[[ Supplied passage open ]]

Detection capability of the platforms in three channels. The detection limits of the (A) IN Cell 1000, (B) DTX, and (C) EnVision platforms are shown. Note that the DAPI signal was sufficiently bright that the dynamic range of each instrument could discern cell titers from the maximum to minimum plated. For eGFP and DsRED, the IN Cell 1000 exhibited a significant dynamic range advantage, whereas the DTX and EnVision could not discriminate the lowest cell titers (<2,250 and <560 cells per well, respectively), demonstrating a lower dynamic range than the IN Cell 1000. The DTX showed the greatest sample variation of the platforms tested. Asterisks indicate P values (paired t test) for resolving the twofold differences in signal intensities between the flanking cell seed densities as indicated: *P < 0.001, **P < 0.01, ***P < 0.1, ****P > 0.1.

[[ Supplied passage closed ]]
[[ Data provided open ]]

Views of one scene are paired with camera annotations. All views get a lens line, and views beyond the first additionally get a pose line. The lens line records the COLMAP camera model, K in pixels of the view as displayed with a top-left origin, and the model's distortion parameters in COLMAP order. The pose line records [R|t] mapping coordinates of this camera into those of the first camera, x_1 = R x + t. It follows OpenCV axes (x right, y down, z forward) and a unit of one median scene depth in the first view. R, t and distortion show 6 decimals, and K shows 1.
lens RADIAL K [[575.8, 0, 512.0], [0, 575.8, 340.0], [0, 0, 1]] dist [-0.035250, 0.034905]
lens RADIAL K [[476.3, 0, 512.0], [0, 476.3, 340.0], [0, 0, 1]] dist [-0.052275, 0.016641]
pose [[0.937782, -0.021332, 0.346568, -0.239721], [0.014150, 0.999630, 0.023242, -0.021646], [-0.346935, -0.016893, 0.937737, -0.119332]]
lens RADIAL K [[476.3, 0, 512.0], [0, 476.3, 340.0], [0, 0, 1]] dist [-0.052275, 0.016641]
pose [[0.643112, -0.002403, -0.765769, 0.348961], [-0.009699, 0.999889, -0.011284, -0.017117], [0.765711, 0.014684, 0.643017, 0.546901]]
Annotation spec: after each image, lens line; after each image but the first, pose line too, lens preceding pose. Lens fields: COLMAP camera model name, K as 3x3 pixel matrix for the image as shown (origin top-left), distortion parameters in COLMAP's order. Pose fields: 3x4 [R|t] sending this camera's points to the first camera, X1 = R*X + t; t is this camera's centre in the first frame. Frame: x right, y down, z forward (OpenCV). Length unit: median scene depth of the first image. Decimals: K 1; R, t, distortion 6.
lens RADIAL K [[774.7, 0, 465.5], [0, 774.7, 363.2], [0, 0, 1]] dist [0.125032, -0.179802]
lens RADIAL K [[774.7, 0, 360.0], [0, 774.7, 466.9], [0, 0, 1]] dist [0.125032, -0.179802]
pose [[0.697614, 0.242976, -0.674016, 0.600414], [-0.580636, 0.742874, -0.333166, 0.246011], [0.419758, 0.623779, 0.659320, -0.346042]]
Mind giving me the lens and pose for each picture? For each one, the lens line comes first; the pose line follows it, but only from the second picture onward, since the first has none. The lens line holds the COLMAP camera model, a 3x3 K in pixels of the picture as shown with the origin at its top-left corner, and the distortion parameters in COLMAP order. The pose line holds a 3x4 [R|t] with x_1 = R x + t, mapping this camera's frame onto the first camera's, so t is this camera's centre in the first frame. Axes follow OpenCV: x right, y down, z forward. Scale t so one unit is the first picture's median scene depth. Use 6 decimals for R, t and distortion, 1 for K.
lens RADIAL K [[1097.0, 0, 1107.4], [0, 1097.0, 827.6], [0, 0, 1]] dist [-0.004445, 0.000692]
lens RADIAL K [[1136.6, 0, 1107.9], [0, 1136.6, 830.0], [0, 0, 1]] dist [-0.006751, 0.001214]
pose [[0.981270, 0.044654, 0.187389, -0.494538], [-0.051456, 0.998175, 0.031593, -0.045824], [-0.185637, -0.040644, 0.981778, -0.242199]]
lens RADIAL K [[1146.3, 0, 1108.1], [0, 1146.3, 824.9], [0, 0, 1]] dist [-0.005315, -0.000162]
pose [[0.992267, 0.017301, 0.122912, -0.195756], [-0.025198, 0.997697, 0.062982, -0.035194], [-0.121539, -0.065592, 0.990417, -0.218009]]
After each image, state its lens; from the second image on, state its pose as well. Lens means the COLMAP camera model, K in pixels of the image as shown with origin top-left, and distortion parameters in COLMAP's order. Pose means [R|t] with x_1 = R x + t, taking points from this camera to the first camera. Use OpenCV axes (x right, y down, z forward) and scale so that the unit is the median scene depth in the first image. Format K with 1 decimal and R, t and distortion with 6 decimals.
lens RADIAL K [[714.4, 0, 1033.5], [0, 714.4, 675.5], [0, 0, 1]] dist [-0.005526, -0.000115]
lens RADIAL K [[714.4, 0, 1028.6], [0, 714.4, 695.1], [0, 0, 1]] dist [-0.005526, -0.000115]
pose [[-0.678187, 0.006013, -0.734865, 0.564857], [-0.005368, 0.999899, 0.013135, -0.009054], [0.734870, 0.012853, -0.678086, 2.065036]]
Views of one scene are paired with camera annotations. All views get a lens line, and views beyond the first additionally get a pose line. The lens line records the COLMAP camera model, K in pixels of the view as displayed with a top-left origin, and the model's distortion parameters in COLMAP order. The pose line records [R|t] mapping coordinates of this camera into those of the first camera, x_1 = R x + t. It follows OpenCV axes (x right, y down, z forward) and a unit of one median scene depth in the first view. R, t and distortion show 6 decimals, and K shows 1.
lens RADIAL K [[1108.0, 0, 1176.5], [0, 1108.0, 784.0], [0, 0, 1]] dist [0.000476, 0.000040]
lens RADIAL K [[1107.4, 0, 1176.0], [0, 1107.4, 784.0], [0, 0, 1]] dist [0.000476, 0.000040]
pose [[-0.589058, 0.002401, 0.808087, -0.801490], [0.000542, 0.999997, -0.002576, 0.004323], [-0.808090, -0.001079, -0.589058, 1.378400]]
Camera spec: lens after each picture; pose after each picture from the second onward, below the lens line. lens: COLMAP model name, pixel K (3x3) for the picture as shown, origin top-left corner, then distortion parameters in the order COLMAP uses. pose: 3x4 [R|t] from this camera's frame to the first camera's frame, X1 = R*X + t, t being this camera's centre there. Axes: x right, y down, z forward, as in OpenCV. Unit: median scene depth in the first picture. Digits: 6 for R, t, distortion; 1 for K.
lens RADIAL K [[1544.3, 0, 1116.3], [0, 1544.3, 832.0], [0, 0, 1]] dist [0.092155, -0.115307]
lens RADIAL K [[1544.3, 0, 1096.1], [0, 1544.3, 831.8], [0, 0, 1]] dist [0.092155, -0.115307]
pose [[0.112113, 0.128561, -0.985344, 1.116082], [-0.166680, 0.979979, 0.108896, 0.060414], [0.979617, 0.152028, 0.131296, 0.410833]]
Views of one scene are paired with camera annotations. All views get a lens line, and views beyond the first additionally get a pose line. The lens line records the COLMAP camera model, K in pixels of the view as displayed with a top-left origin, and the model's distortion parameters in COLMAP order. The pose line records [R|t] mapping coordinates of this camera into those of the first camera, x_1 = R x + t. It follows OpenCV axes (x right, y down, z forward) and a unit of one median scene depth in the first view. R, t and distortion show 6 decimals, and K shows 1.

[[ Data provided closed ]]

Explore the material =
- 1) Name every instrument platform whose detection limits the detection capability caption reports.
- 2) Using the detection capability caption, answer each question:
(a) Which platform showed the greatest sample variation?
(b) What test produced the P values marked by the asterisks?
(c) Below how many cells per well could the EnVision not discriminate cell titers for eGFP and DsRED?
- 3) Copy the part of the detection capability caption between "Detection capability of" and "0.1, ****P > 0.1.", inclusive.

Solutions in order =
- 1) IN Cell 1000, DTX, EnVision

- 2)
(a) The DTX
(b) A paired t test
(c) 560 cells per well

- 3)
Detection capability of the platforms in three channels. The detection limits of the (A) IN Cell 1000, (B) DTX, and (C) EnVision platforms are shown. Note that the DAPI signal was sufficiently bright that the dynamic range of each instrument could discern cell titers from the maximum to minimum plated. For eGFP and DsRED, the IN Cell 1000 exhibited a significant dynamic range advantage, whereas the DTX and EnVision could not discriminate the lowest cell titers (<2,250 and <560 cells per well, respectively), demonstrating a lower dynamic range than the IN Cell 1000. The DTX showed the greatest sample variation of the platforms tested. Asterisks indicate P values (paired t test) for resolving the twofold differences in signal intensities between the flanking cell seed densities as indicated: *P < 0.001, **P < 0.01, ***P < 0.1, ****P > 0.1.